Max-Delbrück-Centrum für Molekulare Medizin (MDC) in der Helmholtz-Gemeinschaft Berlin
Institute for Medical Systems Biology
Epigenetics and Sex Development
Dr. Robert Patrick Zinzen
Max-Delbrück-Centrum für Molekulare Medizin (MDC)
The three-dimensional organization of the genome is developmentally dynamic and has been shown to critically affect gene regulation. In animals, this spatial organization is reflected by intricate interactions that bring genes and regulatory elements separated widely in the linear genome into close physical proximity and by sequestering sections of the genome into megabase-scale topologically associated domains.
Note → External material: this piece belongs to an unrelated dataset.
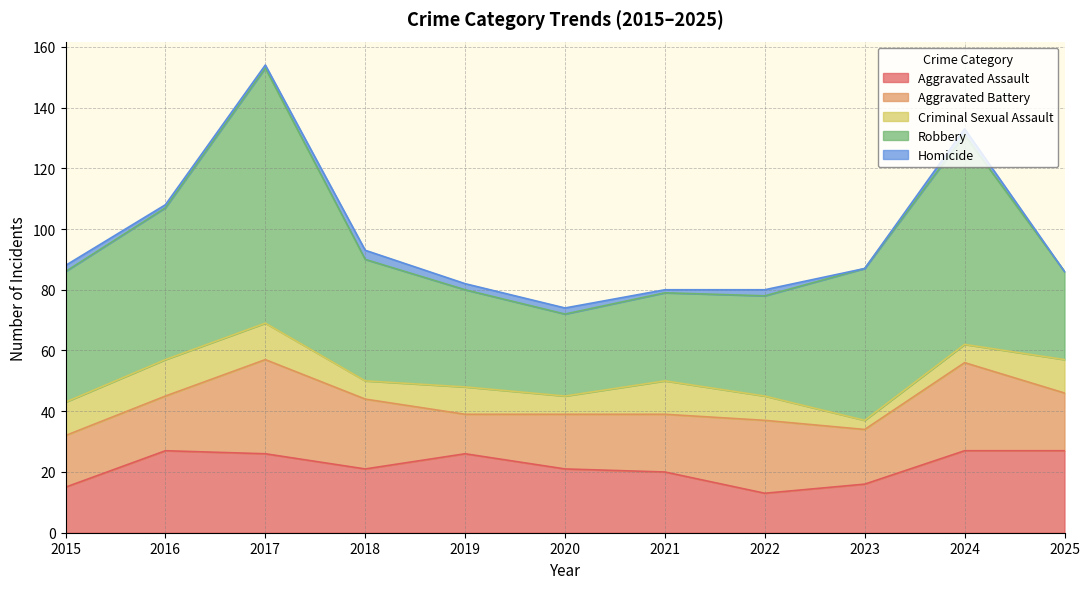

The value of Criminal Sexual Assault at 2020 is 10. True or false?

False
Recently, the transcriptional repressor CCCTC-binding factor (CTCF) has emerged as a key player in mediating 3D genome organization due to its capacity to dimerize in vivo in an orientation-dependent manner. CTCF knock out causes loss of genome topology and lethality. Though CTCF is deeply conserved among the bilaterian clade, mounting evidence demonstrates that the property of CTCF to interconnect distant genomic regions has been acquired at some point during the evolution of the chordates, concomitant with the expansion of the non-coding regulatory genome. It remains unresolved how CTCF promotes genome topology in vertebrates, while its primary function in insects, for example, remains refined to interactions and gene regulation on the short-distance scale. We propose an innovative multi-species approach using organisms with distinct roles of CTCF in 3D chromatin organization to functionally dissect its divergent modes, as well as the mechanisms that mediate CTCF function in flies, mice, and ascidians. Using CRISPR/Cas genomic editing, we will exchange CTCF proteins between species in vivo to assess its function in different regulatory contexts and its impact on spatial genome organization and transcriptional programs. Using innovative proteomic stratagems, we will then dissect species- and context-specific CTCF protein-protein interactions to then directly test regulatory mode requirements. The proposed project will advance our understanding of the evolutionary origins of 3D chromatin organization, its functional importance for developmental gene regulation, and the molecular mechanisms by which divergent CTCFs act.